Now of course I have no idea what to do about it

rrussell · May 29, 2013, 4:00pm

Ah, yes, that would totally explain the behavior you’re seeing. Is it possible to have the /var/lib/Thinkbox/Deadline6/slaves folder to not use shared storage?

egmehl · May 29, 2013, 4:06pm

I think I could mount it as a ramdisk so it wouldn’t be shared.

Is there much data saved to that directory - like temporary job files that would take up multiple gigs of space? Does it matter if it is reset to empty after each boot (since the ramdisk would be cleared on each reboot)?
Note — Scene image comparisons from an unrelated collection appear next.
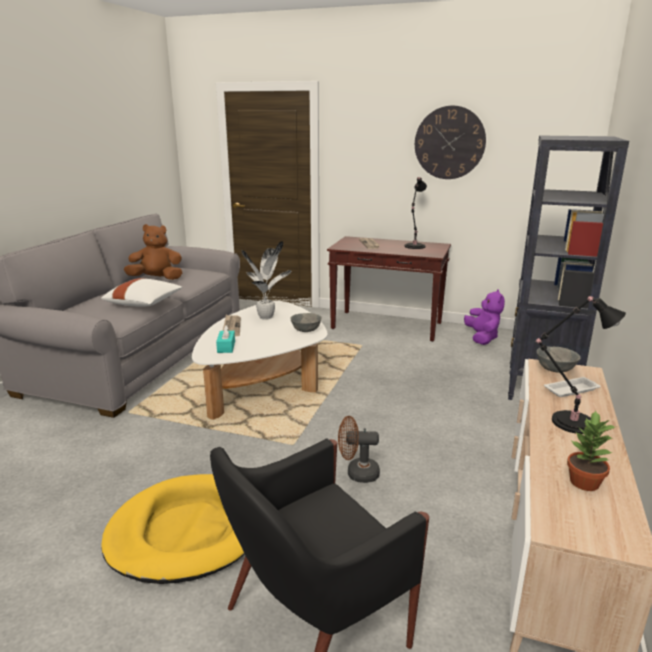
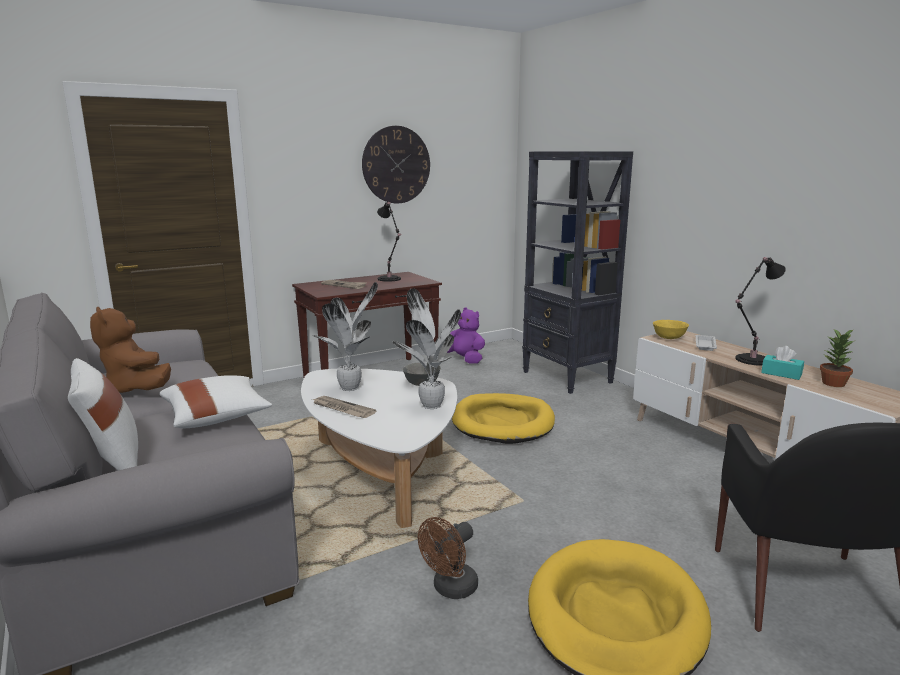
camera: 50 degrees left, 5 degrees down
brown plush toy [124,224,182,280] -> brown plush toy turned 75 degrees counterclockwise [90,307,171,393]
turquoise tissue box [216,325,235,353] -> turquoise tissue box moved to [761,346,804,380]
brown fan [338,416,380,483] -> brown fan moved to [418,517,478,599]
grey bowl [537,347,581,373] -> yellow bowl [653,320,689,339]
none -> white pillow [68,358,138,471]
none -> potted plant [392,288,461,409]
none -> yellow dog bed [452,393,555,444]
rrussell · May 29, 2013, 4:10pm

Very little is saved to that specific “slaves” folder. The job files are written somewhere else. Also, clearing that folder on reboot shouldn’t cause any issues.

egmehl · May 29, 2013, 4:29pm

oh yeah! That did it.

So for anyone else with this setup: just mount a tmpfs file system to /var/lib/Thinkbox/Deadline6/slaves, reboot and everything should be happy again.

rrussell · May 29, 2013, 4:32pm

Great, glad it worked, and thanks for sharing how to get it working!